Quase todo mundo já ouviu esse termo, mas é bem possível que qualquer pessoa tenha dificuldades em explicar didaticamente o que é a Mais-Valia. O trabalhador sente e sabe intimamente o que seja isso. Tem no inconsciente, como aquelas palavras de nosso dicionário que não sabemos explicar, embora saibamos o que ela significa.


O marxismo é conhecido por ser uma “coisa difícil”, ramo exclusivo de acadêmicos e especialistas. Mas mesmo esses, por muitas vezes escorregam em equívocos e rebuscamentos exagerados sobre as teorias de Karl Marx. O que a maioria das pessoas não sabe é que Marx não era um escritor difícil. Sim, sua teoria foi excessivamente elaborada, científica, dialética. Mas a leitura de seus livros, mesmo o temido “O Capital”, definitivamente não é uma coisa difícil.

Por isso, palestras e aulas são muito bem-vindas, mas estudar Marx diretamente em seus textos é indispensável para quem quer conhece-lo. Mais-Valia não é lucro nem tempo excedente de trabalho, capital não é dinheiro, valor não é valor de uso. Peguemos o livro, e vejamos na fonte, no original, que “cazzo” realmente é isso de Mais-Valia?

Marx estudou as (inicialmente duas) formas de circulação das mercadorias. Observou que uma delas, a circulação simples, tratava de trocar mercadoria por dinheiro e esse dinheiro por mercadoria, no ciclo M-D-M. Vender para comprar (comércio simples). Onde o pequeno comerciante, mercador ou pequeno proprietário leva sua mercadoria ao mercado, por exemplo, bananas, troca-a por dinheiro e depois troca esse dinheiro por outra mercadoria, por exemplo, arroz e feijão, como se ao final trocasse mercadoria por mercadoria. Assim, satisfaz sua necessidade quando consome o arroz e o feijão, encerrando esse ciclo. O ponto de partida e de chegada é a mercadoria.
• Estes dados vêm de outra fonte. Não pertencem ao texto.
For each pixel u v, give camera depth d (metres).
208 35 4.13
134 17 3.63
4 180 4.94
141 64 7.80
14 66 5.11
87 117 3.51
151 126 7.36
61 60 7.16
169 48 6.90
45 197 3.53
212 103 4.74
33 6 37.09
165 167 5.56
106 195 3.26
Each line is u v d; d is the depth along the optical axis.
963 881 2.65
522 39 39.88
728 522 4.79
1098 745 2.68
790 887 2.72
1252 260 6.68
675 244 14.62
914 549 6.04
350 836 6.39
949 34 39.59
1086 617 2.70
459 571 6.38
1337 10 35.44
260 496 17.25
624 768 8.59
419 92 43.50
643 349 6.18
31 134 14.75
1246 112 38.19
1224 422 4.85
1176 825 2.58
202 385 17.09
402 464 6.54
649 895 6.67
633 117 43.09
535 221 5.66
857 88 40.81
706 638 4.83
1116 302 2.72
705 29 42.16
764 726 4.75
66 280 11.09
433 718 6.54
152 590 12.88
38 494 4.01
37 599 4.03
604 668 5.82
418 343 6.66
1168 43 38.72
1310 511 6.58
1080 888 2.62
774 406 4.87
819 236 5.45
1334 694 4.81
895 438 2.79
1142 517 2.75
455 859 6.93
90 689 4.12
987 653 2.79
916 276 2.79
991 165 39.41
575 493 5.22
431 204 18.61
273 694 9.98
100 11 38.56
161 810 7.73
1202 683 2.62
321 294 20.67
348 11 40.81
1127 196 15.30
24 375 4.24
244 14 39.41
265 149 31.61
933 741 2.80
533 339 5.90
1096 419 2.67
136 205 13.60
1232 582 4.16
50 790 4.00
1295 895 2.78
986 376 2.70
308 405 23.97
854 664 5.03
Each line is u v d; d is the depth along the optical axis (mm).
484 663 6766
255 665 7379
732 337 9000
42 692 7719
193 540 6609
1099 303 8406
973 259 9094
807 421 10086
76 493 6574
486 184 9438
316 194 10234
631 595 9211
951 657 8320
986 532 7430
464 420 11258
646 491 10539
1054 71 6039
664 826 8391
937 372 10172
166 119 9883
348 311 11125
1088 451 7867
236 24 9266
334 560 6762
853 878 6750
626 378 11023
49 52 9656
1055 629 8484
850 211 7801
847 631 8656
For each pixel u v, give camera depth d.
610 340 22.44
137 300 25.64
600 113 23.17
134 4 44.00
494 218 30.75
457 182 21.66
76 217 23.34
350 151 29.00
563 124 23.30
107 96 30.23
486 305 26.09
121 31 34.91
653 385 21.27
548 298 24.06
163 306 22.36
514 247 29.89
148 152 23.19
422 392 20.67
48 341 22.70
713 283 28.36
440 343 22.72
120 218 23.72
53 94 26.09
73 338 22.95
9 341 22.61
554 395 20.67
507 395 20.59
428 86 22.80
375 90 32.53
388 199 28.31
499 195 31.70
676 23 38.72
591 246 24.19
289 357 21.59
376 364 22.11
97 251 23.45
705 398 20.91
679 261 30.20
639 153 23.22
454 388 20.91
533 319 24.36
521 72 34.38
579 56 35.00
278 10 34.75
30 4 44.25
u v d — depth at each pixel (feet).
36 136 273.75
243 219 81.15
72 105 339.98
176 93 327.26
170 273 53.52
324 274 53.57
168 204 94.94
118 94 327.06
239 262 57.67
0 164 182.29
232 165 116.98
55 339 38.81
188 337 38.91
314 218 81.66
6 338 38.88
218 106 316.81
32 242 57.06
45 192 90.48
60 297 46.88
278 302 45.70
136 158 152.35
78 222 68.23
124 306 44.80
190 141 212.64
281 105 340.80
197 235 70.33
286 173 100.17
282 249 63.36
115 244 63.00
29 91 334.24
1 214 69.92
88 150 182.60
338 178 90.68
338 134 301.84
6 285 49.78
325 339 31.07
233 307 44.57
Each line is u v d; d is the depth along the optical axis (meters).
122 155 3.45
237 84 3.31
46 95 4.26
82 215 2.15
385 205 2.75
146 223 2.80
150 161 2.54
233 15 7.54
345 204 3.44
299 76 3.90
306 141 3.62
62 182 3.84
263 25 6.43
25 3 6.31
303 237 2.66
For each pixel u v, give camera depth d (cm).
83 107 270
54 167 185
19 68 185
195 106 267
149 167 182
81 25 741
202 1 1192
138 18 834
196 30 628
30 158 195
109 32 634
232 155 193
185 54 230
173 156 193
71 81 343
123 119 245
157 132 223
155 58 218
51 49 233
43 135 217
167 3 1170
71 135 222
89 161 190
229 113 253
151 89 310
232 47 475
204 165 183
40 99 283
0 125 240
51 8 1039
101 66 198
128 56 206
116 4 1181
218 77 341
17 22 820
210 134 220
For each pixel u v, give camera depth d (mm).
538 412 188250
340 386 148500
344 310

A outra forma é a circulação do dinheiro como capital, onde o capitalista ainda em estado larval, troca dinheiro por mercadoria e depois a mercadoria por dinheiro, no ciclo D-M-D. Comprar para vender (especulação). Esse indivíduo troca o dinheiro por uma mercadoria (adiantando dinheiro na circulação, ao invés de entesourar), e depois troca essa mercadoria por dinheiro, trocando ao final, dinheiro por dinheiro. O ponto de partida e chegada é o dinheiro.

No primeiro caso, o mercador gasta o dinheiro e satisfaz sua necessidade, tendo o valor de uso como fim. Já o capitalista especula, lançando o dinheiro no mercado, em um ciclo interminável, não para a satisfação de necessidade, mas para valorizar o valor, tendo o valor de troca como fim. Repete desmedidamente esse movimento, pois, o lucro, imediatamente quando se realiza, torna-se capital e volta ao início do movimento, para se valorar, como e com o dinheiro inicial.

Mas, trocar dinheiro pelo mesmo valor em dinheiro é inútil e absurdo. Sendo assim, o problema é: “o possuidor de dinheiro tem de comprar a mercadoria pelo seu valor e, no entanto, no final do processo, retirar da circulação mais valor (olha aí o termo) do que ele nela lançara inicialmente”.

Sabendo que não existe vender uma mercadoria por um valor maior do que ela vale, ele teria de encontrar no mercado uma mágica, uma mercadoria cujo próprio consumo possui a característica peculiar de ser criação de valor. Essa mercadoria mágica é a capacidade, ou força de trabalho. Sim, força de trabalho é uma mercadoria.

E aqui vem a definição, pelo menos a primeira, do que é a tal Mais-Valia, ou o Mais-Valor.

Nesse caso, nosso capitalista troca dinheiro por couro, por exemplo, e utiliza a força de trabalho para transformar esse couro em botas. Ao final desse processo, valorizou o valor da aquisição do couro, pagou apenas um salário a quem transformou esse couro em botas, e ao final do processo obteve uma mercadoria (bota) com mais valor do que a inicial (couro), tornando aquele ciclo inútil D-M-D, na fórmula geral do capital: D-M-D´, onde D’=D+∆D. Esse incremento, ou excedente sobre o valor adicional (∆D), Marx chama de “Mais-Valor” (Surpus Value), ou “Mais-Valia”.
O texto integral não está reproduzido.